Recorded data
- - - - - - -

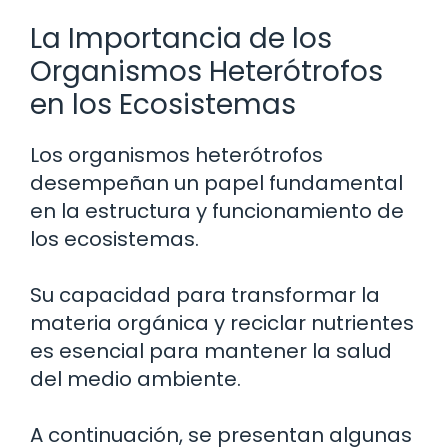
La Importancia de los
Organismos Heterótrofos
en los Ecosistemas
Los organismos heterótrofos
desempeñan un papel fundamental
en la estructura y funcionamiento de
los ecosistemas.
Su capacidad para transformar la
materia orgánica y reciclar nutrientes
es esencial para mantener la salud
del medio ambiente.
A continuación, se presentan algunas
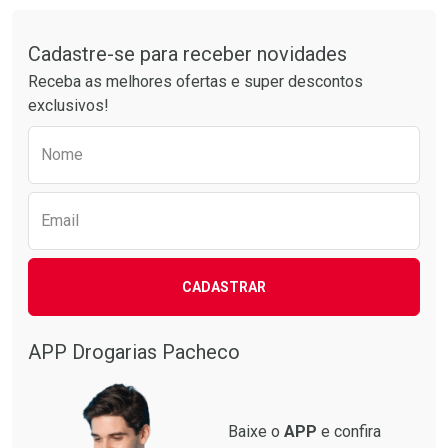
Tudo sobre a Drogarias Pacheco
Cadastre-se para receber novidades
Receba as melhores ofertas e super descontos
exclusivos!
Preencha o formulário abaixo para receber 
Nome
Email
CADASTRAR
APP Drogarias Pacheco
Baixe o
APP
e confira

- - - - - - -

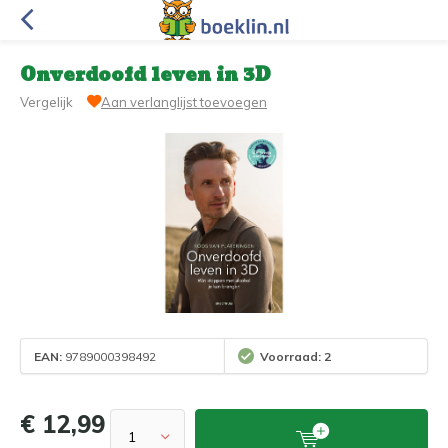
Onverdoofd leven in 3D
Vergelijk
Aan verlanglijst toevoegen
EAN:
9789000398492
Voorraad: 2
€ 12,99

- - - - - - -

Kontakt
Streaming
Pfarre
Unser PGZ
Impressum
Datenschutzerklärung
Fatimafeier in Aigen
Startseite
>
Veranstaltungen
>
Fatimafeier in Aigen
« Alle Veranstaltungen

- - - - - - -

**HOW TO COMPLETE THIS TASK**
Starting from the records above, filter out all lines except those containing the word "receber".

**THE COMPLETED TASK**
Cadastre-se para receber novidades
Preencha o formulário abaixo para receber 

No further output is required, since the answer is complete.